## REQUEST:
Copy the following material word for word, leaving out the pictures.

## DATA TO USE:

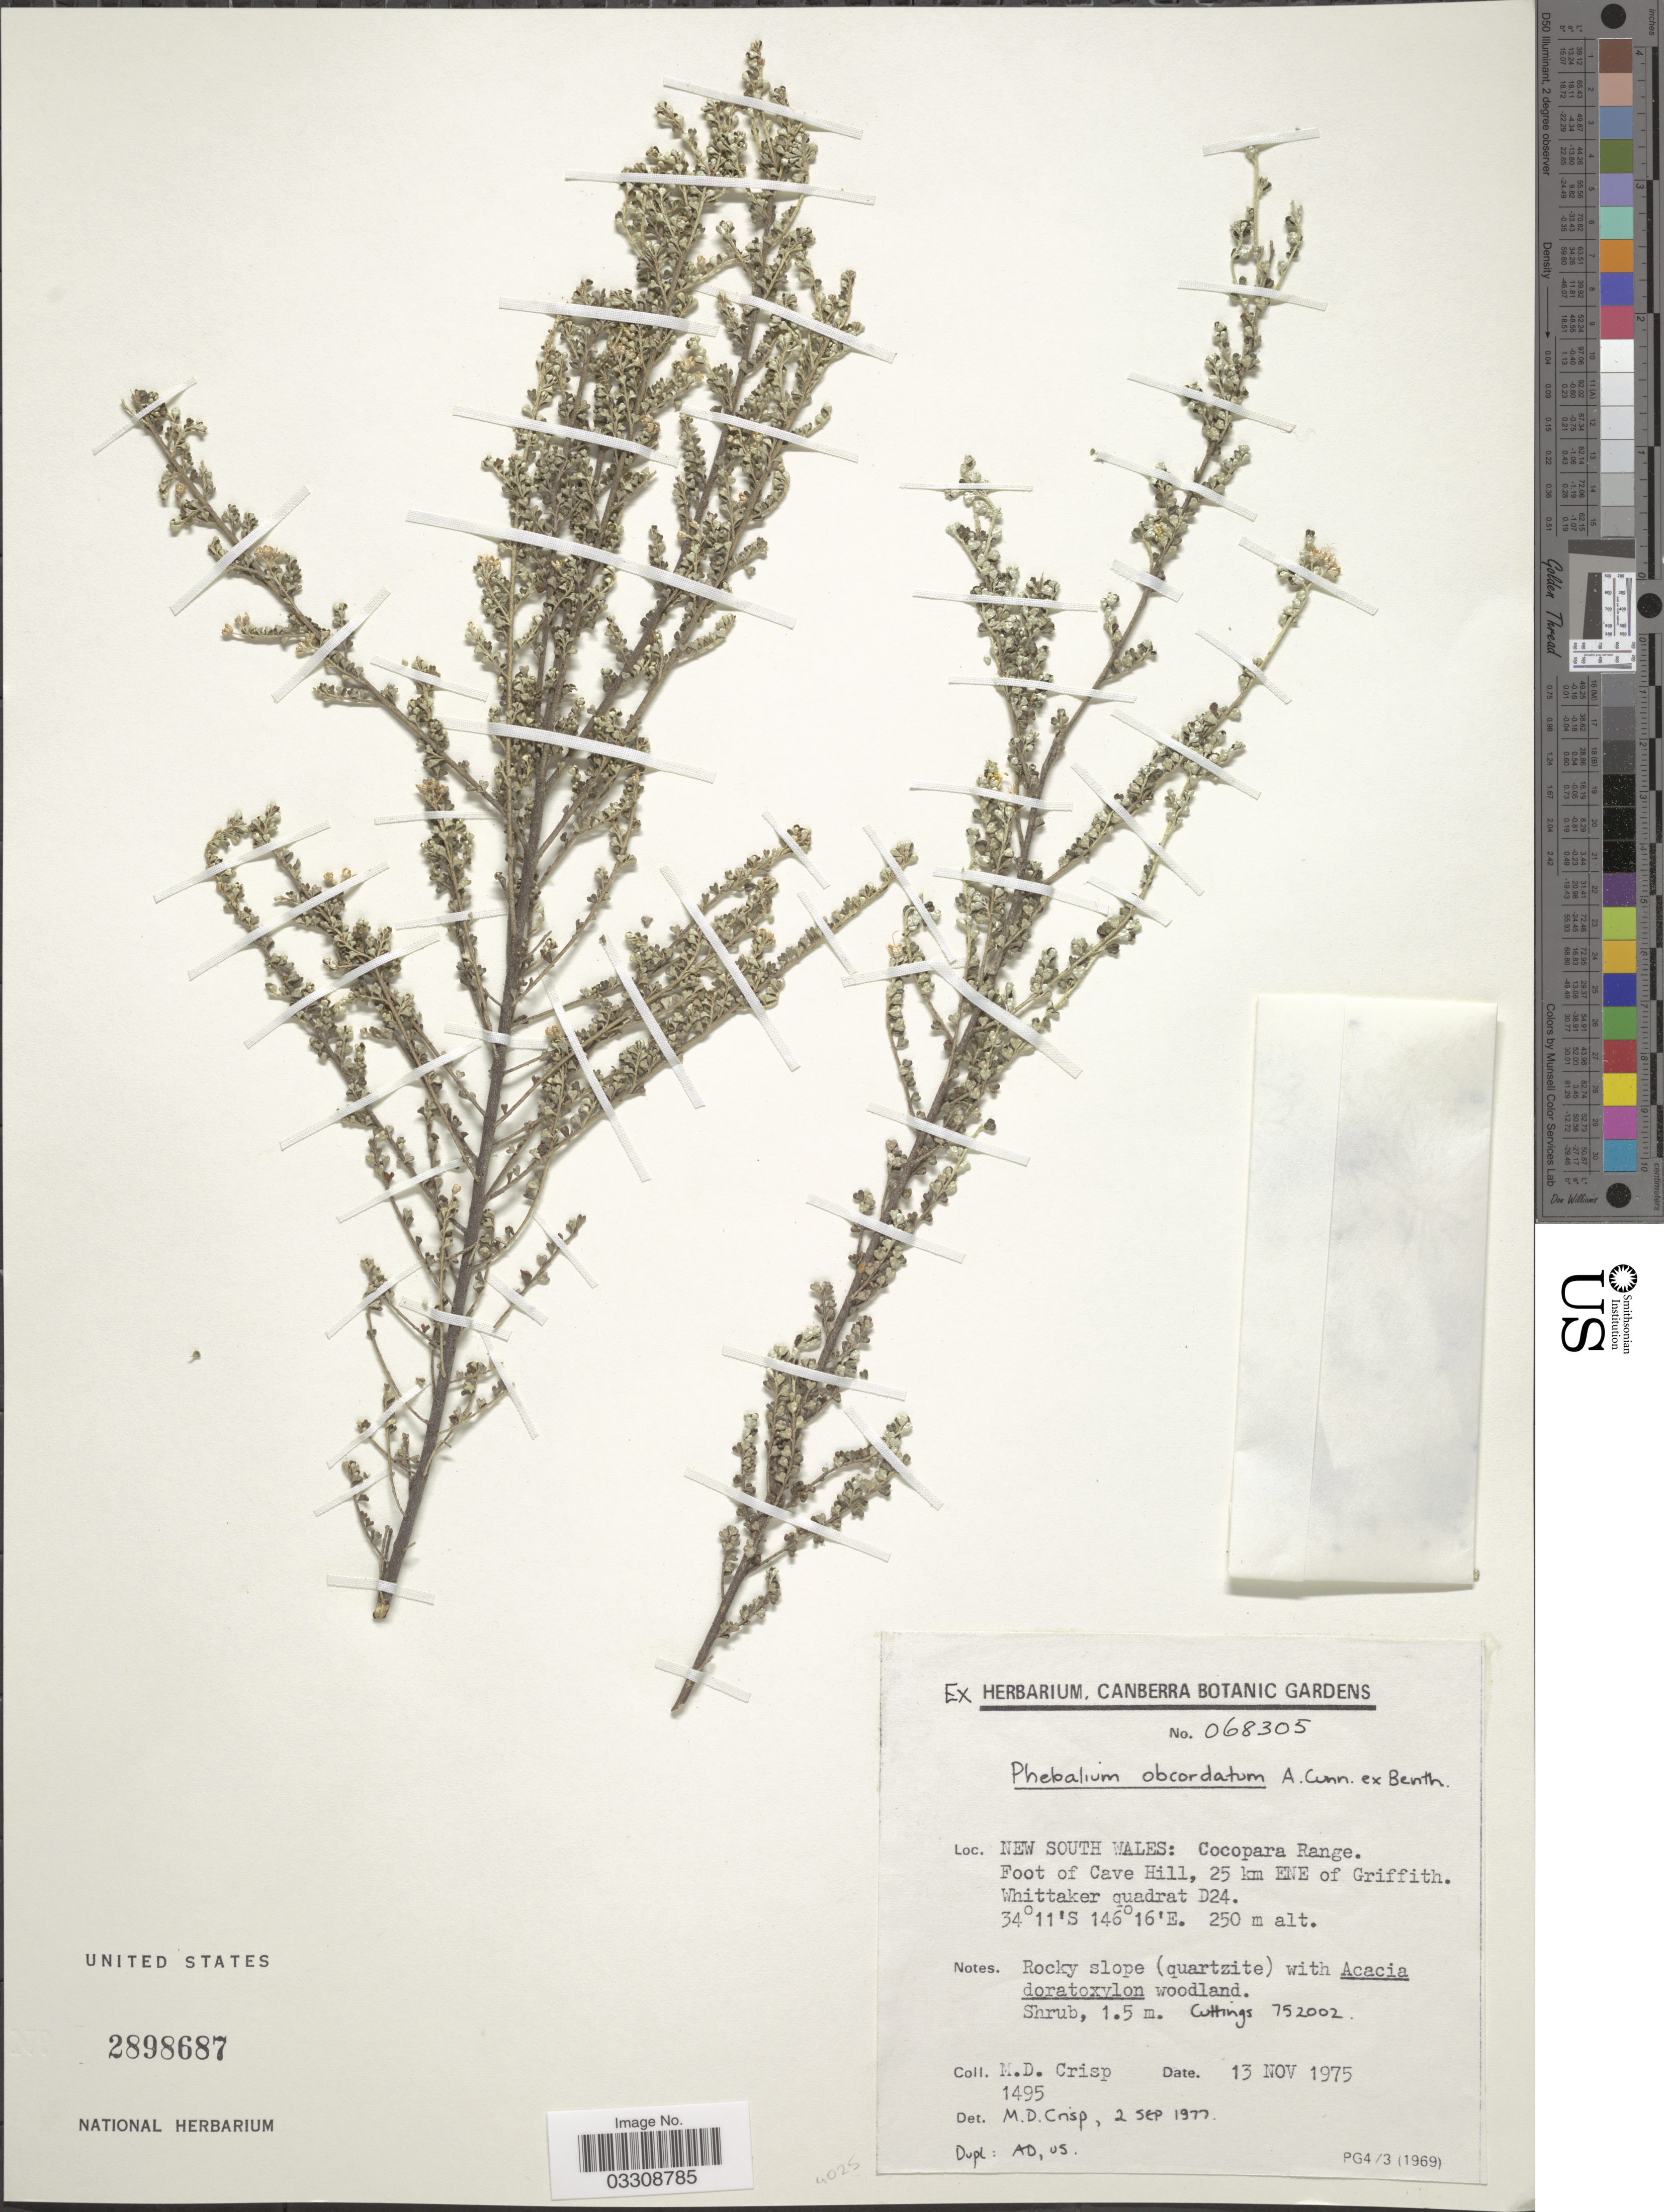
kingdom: Plantae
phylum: Tracheophyta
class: Magnoliopsida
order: Sapindales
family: Rutaceae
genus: Phebalium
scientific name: Phebalium obcordatum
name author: A. Cunn. ex Benth.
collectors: M. Crisp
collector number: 1495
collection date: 1975-11-13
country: Australia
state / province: New South Wales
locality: Cocopara Range. Foot of Cave Hill, 25 km ENE of Griffith. Whittaker quadrat D24.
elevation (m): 250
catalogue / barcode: US 2898687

## EXERCISE SOLUTION:
kingdom: Plantae
phylum: Tracheophyta
class: Magnoliopsida
order: Sapindales
family: Rutaceae
genus: Phebalium
scientific name: Phebalium obcordatum
name author: A. Cunn. ex Benth.
collectors: M. Crisp
collector number: 1495
collection date: 1975-11-13
country: Australia
state / province: New South Wales
locality: Cocopara Range. Foot of Cave Hill, 25 km ENE of Griffith. Whittaker quadrat D24.
elevation (m): 250
catalogue / barcode: US 2898687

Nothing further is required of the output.